REQUIRED ACTION: Send back all of the data, word for word.

EXTRACTED DATA below:

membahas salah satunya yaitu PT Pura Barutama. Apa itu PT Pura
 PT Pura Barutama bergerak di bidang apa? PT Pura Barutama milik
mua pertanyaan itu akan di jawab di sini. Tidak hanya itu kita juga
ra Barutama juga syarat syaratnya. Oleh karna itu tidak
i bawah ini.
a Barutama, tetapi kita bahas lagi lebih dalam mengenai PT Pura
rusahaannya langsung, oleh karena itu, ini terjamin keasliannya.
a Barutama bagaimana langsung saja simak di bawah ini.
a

End of EXTRACTED DATA.

RESULT OF THIS TASK:
membahas salah satunya yaitu PT Pura Barutama. Apa itu PT Pura
 PT Pura Barutama bergerak di bidang apa? PT Pura Barutama milik
mua pertanyaan itu akan di jawab di sini. Tidak hanya itu kita juga
ra Barutama juga syarat syaratnya. Oleh karna itu tidak
i bawah ini.
a Barutama, tetapi kita bahas lagi lebih dalam mengenai PT Pura
rusahaannya langsung, oleh karena itu, ini terjamin keasliannya.
a Barutama bagaimana langsung saja simak di bawah ini.
a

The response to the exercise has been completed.